Spotting during pregnancy

man wraps his arms around pregnant woman tummy

What is spotting?

Spotting during pregnancy (or light bleeding) occurs during the early stages of your pregnancy and involves a small amount of blood discharging from your vagina. This is very common and will not affect your baby. Colour usually varies from brown to dark-red. Around 25% of expecting mothers experience some light bleeding during the first couple of weeks of pregnancy.

If you’ve undergone IVF treatment and had more than one embryo transferred to your uterus, you may be more likely to have some bleeding especially if one of the embryos doesn’t continue development normally.

Even if you don’t experience any other symptoms, it’s advisable that you consult your healthcare provider to investigate why you’re bleeding and spotting during pregnancy. Importantly, if bleeding gets heavier or is bright red and you experience severe abdominal pain and cramps, seek medical attention immediately, as this may indicate miscarriage.

What are the common causes of spotting?

Breakthrough bleeding:

Bleeding can be caused by hormones that regulate your menstrual period, and in this case, you’ll experience some bleeding at the time when your period would have been due.
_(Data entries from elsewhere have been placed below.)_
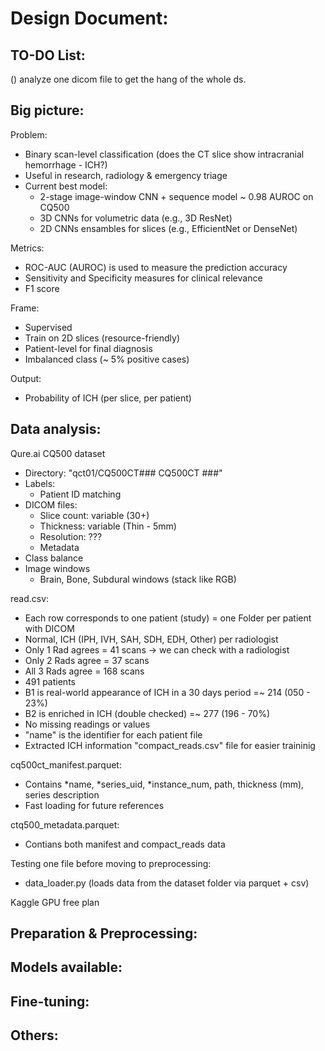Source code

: # Design Document:

## TO-DO List:
() analyze one dicom file to get the hang of the whole ds.

## Big picture:
Problem:
* Binary scan-level classification (does the CT slice show intracranial hemorrhage - ICH?)
* Useful in research, radiology & emergency triage
* Current best model:
	* 2-stage image-window CNN + sequence model ~ 0.98 AUROC on CQ500
	* 3D CNNs for volumetric data (e.g., 3D ResNet)
	* 2D CNNs ensambles for slices (e.g., EfficientNet or DenseNet)

Metrics:
* ROC-AUC (AUROC) is used to measure the prediction accuracy
* Sensitivity and Specificity measures for clinical relevance
* F1 score

Frame:
* Supervised
* Train on 2D slices (resource-friendly)
* Patient-level for final diagnosis
* Imbalanced class (~ 5% positive cases)

Output:
* Probability of ICH (per slice, per patient)

## Data analysis:
Qure.ai CQ500 dataset
* Directory: "qct01/CQ500CT### CQ500CT ###"
* Labels:
	* Patient ID matching
* DICOM files:
	* Slice count:	variable (30+)
	* Thickness:	variable (Thin - 5mm)
	* Resolution:	???
	* Metadata
* Class balance
* Image windows
	* Brain, Bone, Subdural windows (stack like RGB)

read.csv:
* Each row corresponds to one patient (study) = one Folder per patient with DICOM
* Normal, ICH (IPH, IVH, SAH, SDH, EDH, Other) per radiologist
* Only 1 Rad agrees = 41 scans -> we can check with a radiologist
* Only 2 Rads agree = 37 scans
* All  3 Rads agree = 168 scans
* 491 patients
* B1 is real-world appearance of ICH in a 30 days period	=~ 214 (050 - 23%)
* B2 is enriched in ICH (double checked)					=~ 277 (196 - 70%)
* No missing readings or values
* "name" is the identifier for each patient file
* Extracted ICH information "compact_reads.csv" file for easier traininig

cq500ct_manifest.parquet:
* Contains *name, *series_uid, *instance_num, path, thickness (mm), series description
* Fast loading for future references

ctq500_metadata.parquet:
* Contians both manifest and compact_reads data

Testing one file before moving to preprocessing:
* data_loader.py (loads data from the dataset folder via parquet + csv)

Kaggle GPU free plan

## Preparation & Preprocessing:

## Models available:

## Fine-tuning:

## Others:
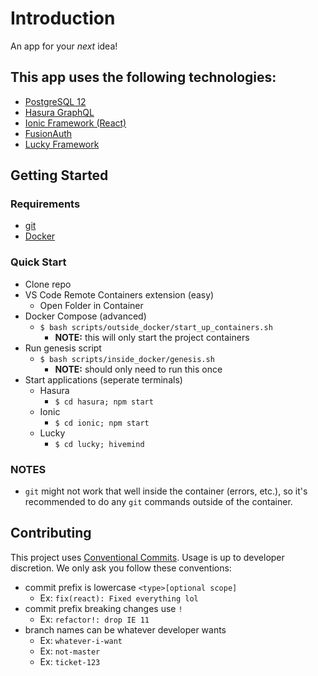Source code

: # Introduction
An app for your _next_ idea!

## This app uses the following technologies:
- [PostgreSQL 12](https://www.postgresql.org/docs/12/)
- [Hasura GraphQL](https://hasura.io/docs/1.0/graphql/manual/index.html)
- [Ionic Framework (React)](https://ionicframework.com/docs)
- [FusionAuth](https://fusionauth.io/docs/v1/tech/)
- [Lucky Framework](https://luckyframework.org/guides/getting-started/why-lucky)

## Getting Started

### Requirements
- [git](https://git-scm.com/)
- [Docker](https://www.docker.com/)

### Quick Start
- Clone repo
- VS Code Remote Containers extension (easy)
    - Open Folder in Container
- Docker Compose (advanced)
    - `$ bash scripts/outside_docker/start_up_containers.sh`
        - **NOTE:** this will only start the project containers
- Run genesis script
    - `$ bash scripts/inside_docker/genesis.sh`
        - **NOTE:** should only need to run this once
- Start applications (seperate terminals)
    - Hasura
        - `$ cd hasura; npm start`
    - Ionic
        - `$ cd ionic; npm start`
    - Lucky
        - `$ cd lucky; hivemind`

### NOTES
- `git` might not work that well inside the container (errors, etc.), so it's recommended to do any `git` commands outside of the container.

## Contributing
This project uses [Conventional Commits](https://www.conventionalcommits.org/en/v1.0.0/). Usage is up to developer discretion. We only ask you follow these conventions:
- commit prefix is lowercase `<type>[optional scope]`
    - Ex: `fix(react): Fixed everything lol`
- commit prefix breaking changes use `!`
    - Ex: `refactor!: drop IE 11`
- branch names can be whatever developer wants
    - Ex: `whatever-i-want`
    - Ex: `not-master`
    - Ex: `ticket-123`
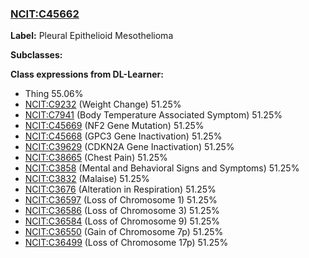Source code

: 
### [NCIT:C45662](http://purl.obolibrary.org/obo/NCIT_C45662)
**Label:** Pleural Epithelioid Mesothelioma

**Subclasses:** 

**Class expressions from DL-Learner:**

- Thing 55.06%
- [NCIT:C9232](http://purl.obolibrary.org/obo/NCIT_C9232) (Weight Change) 51.25%
- [NCIT:C7941](http://purl.obolibrary.org/obo/NCIT_C7941) (Body Temperature Associated Symptom) 51.25%
- [NCIT:C45669](http://purl.obolibrary.org/obo/NCIT_C45669) (NF2 Gene Mutation) 51.25%
- [NCIT:C45668](http://purl.obolibrary.org/obo/NCIT_C45668) (GPC3 Gene Inactivation) 51.25%
- [NCIT:C39629](http://purl.obolibrary.org/obo/NCIT_C39629) (CDKN2A Gene Inactivation) 51.25%
- [NCIT:C38665](http://purl.obolibrary.org/obo/NCIT_C38665) (Chest Pain) 51.25%
- [NCIT:C3858](http://purl.obolibrary.org/obo/NCIT_C3858) (Mental and Behavioral Signs and Symptoms) 51.25%
- [NCIT:C3832](http://purl.obolibrary.org/obo/NCIT_C3832) (Malaise) 51.25%
- [NCIT:C3676](http://purl.obolibrary.org/obo/NCIT_C3676) (Alteration in Respiration) 51.25%
- [NCIT:C36597](http://purl.obolibrary.org/obo/NCIT_C36597) (Loss of Chromosome 1) 51.25%
- [NCIT:C36586](http://purl.obolibrary.org/obo/NCIT_C36586) (Loss of Chromosome 3) 51.25%
- [NCIT:C36584](http://purl.obolibrary.org/obo/NCIT_C36584) (Loss of Chromosome 9) 51.25%
- [NCIT:C36550](http://purl.obolibrary.org/obo/NCIT_C36550) (Gain of Chromosome 7p) 51.25%
- [NCIT:C36499](http://purl.obolibrary.org/obo/NCIT_C36499) (Loss of Chromosome 17p) 51.25%


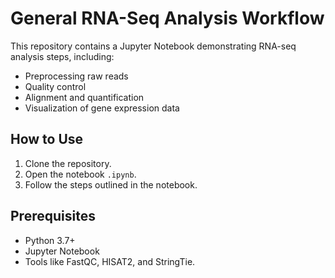 # General RNA-Seq Analysis Workflow

This repository contains a Jupyter Notebook demonstrating RNA-seq analysis steps, including:
- Preprocessing raw reads
- Quality control
- Alignment and quantification
- Visualization of gene expression data

## How to Use
1. Clone the repository.
2. Open the notebook `.ipynb`.
3. Follow the steps outlined in the notebook.

## Prerequisites
- Python 3.7+
- Jupyter Notebook
- Tools like FastQC, HISAT2, and StringTie.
You may have this repeatedly, at the times when you would expect your period.

Implantation bleeding:

Light bleeding during pregnancy can also be caused by the foetus at implantation, and usually only lasts a day or two. Most women don’t realise when implantation has taken place.

Miscarriage:

May start as spotting, but bleeding caused by a miscarriage gets heavier as time goes by and is usually accompanied by abdominal pain and cramps.

Loss of mucous plug:

This happens a few days before labour. Some spotting at this stage is not a reason for concern, but if it’s bright red blood and watery discharge contact your doctor immediately, as you may be losing amniotic fluid.

Other causes:

Light bleeding may be a consequence of your cervix softening, which is called cervix erosion. A vaginal or cervical infection or a polyp may also cause bleeding if your cervix is damaged, for example, when you have sex.

Will my baby be safe?

To investigate why you’re bleeding, your doctor will examine you to make sure your cervix is closed and probably take blood and urine samples to check your hormone levels. If there’s any reason to believe that it may be an ectopic pregnancy or that your baby is in distress, you may need a scan to check if your baby is developing normally with a strong heartbeat.

If your bleeding doesn’t stop or if you notice continous light spotting during pregnancy, you may be diagnosed with a threatened miscarriage. This doesn’t necessarily mean you’re going to lose the baby, but the doctor will prescribe absolute rest until the bleeding stops to ensure that your baby continues to develop normally.continuous

However, in most cases of bleeding during the first trimester, if you don’t have any other serious symptoms, your doctor will reassure you that such spotting during pregnancy is a common occurrence and your pregnancy will proceed as normal.